TASK INSTRUCTIONS: Check every line of the material below for "para". Give the number of lines that have it, and only that.

*****

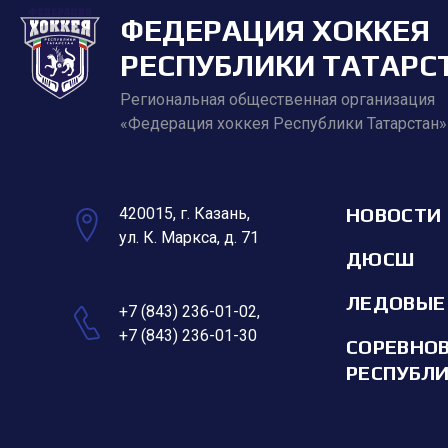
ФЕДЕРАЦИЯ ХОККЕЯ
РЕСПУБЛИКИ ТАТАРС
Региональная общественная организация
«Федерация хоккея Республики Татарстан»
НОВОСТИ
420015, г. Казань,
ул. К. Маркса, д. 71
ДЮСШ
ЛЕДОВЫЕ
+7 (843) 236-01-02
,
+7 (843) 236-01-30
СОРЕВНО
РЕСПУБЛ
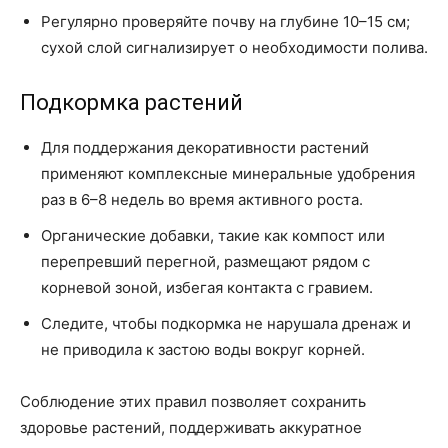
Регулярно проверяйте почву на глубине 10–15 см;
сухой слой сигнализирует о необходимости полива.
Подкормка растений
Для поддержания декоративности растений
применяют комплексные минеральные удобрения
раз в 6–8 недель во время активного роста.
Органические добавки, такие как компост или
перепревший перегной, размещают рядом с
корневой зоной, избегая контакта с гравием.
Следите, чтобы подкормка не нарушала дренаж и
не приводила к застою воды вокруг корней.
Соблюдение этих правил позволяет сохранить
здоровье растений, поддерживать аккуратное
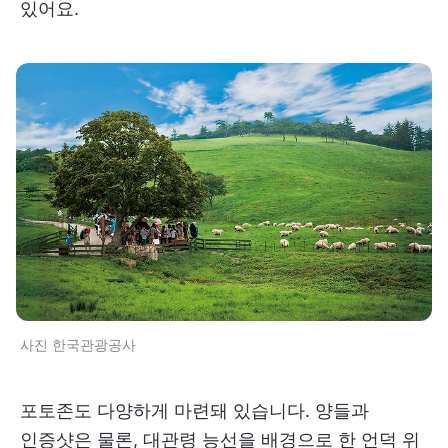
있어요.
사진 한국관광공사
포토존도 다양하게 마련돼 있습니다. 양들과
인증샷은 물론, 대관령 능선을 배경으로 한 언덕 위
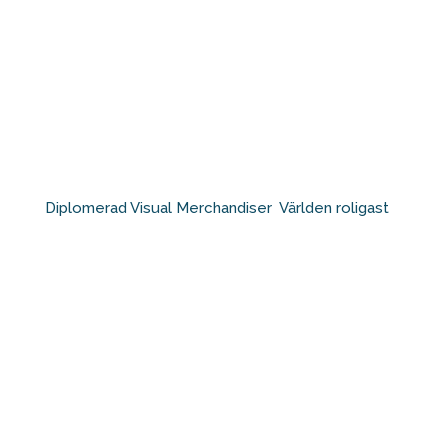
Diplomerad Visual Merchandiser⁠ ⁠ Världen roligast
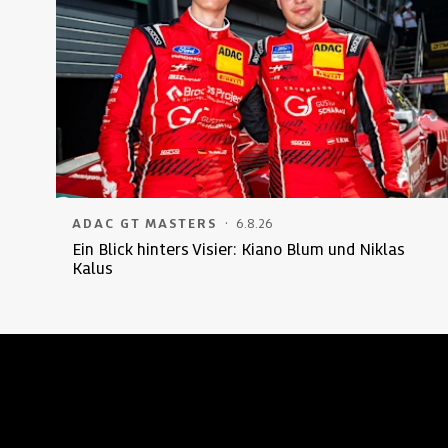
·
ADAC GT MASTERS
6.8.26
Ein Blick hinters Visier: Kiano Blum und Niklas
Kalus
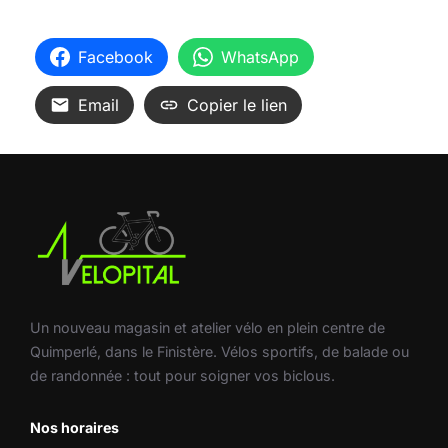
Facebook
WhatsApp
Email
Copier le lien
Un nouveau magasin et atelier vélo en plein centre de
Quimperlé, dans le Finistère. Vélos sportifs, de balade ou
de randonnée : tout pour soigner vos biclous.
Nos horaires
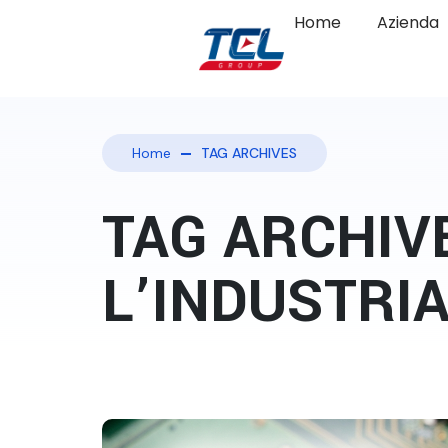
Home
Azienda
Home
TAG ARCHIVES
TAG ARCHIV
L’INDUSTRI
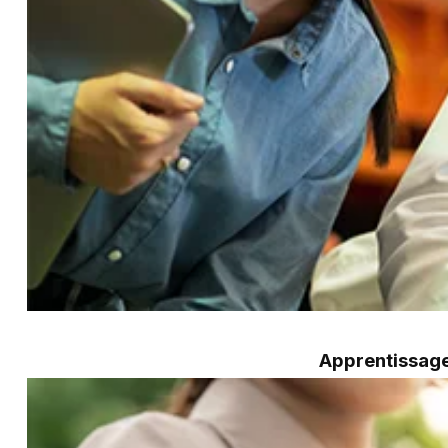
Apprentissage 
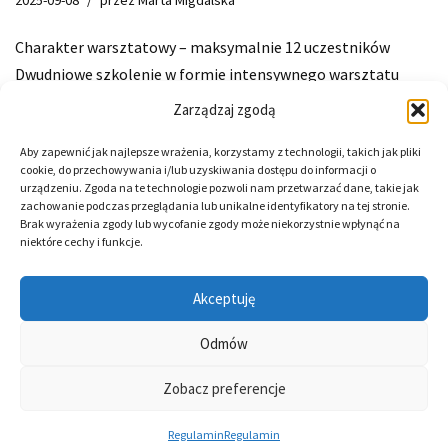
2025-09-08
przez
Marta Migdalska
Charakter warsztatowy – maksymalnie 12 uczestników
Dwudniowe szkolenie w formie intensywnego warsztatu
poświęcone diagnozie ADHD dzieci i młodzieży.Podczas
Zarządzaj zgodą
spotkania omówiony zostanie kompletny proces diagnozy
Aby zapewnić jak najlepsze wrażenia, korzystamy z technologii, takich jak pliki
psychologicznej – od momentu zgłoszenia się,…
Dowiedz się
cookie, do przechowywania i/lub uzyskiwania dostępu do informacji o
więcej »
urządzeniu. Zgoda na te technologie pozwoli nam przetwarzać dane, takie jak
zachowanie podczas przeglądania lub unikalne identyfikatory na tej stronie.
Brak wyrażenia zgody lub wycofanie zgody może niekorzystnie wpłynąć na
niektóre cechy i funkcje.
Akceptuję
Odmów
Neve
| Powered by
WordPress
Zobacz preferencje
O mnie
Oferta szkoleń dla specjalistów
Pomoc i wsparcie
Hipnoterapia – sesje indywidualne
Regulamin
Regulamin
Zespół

*****

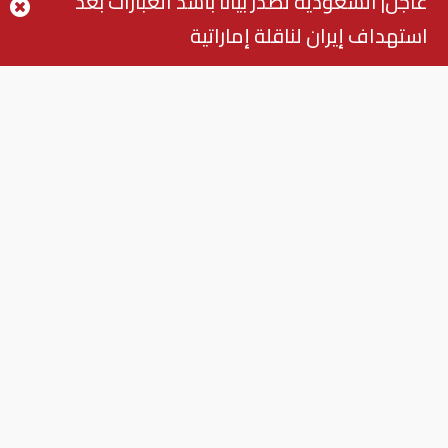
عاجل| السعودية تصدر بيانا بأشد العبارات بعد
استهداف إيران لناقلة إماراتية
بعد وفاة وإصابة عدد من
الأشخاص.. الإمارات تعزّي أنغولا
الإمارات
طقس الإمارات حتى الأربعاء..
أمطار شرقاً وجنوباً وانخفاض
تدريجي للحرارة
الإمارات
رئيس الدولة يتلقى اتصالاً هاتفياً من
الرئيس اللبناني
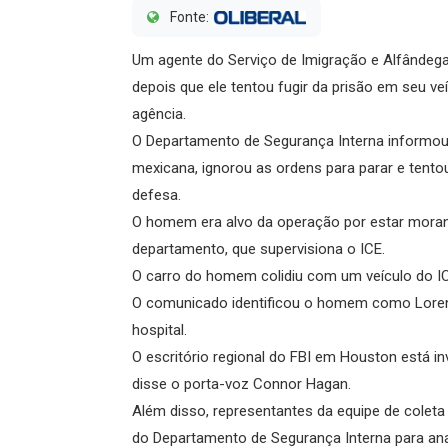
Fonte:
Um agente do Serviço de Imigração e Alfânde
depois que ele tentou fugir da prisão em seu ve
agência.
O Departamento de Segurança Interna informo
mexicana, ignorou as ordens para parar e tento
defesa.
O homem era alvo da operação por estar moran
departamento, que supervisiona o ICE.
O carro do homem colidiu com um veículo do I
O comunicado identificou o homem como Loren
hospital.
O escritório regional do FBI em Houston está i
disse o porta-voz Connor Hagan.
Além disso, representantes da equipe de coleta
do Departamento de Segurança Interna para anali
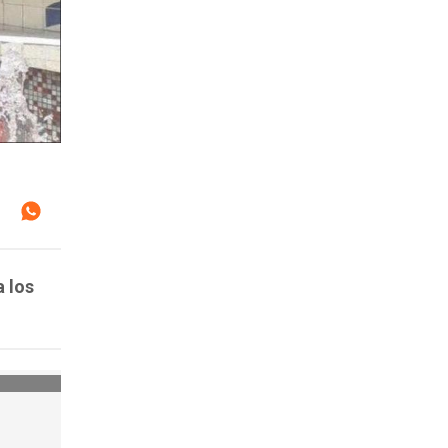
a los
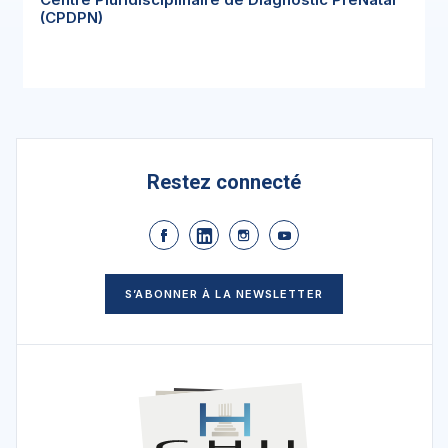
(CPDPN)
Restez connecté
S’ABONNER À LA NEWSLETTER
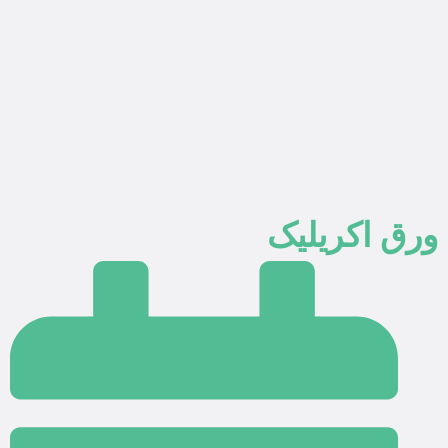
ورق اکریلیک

*****

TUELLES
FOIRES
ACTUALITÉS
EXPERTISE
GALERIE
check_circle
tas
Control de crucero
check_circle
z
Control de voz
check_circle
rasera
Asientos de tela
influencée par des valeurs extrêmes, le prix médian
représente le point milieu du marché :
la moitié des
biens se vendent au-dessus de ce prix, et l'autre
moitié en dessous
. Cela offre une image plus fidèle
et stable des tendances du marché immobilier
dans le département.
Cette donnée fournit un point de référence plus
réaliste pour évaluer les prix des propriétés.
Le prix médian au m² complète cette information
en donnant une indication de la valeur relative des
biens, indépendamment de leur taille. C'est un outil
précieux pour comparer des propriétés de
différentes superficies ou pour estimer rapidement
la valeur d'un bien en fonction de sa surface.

*****

EXERCISE SOLUTION: 2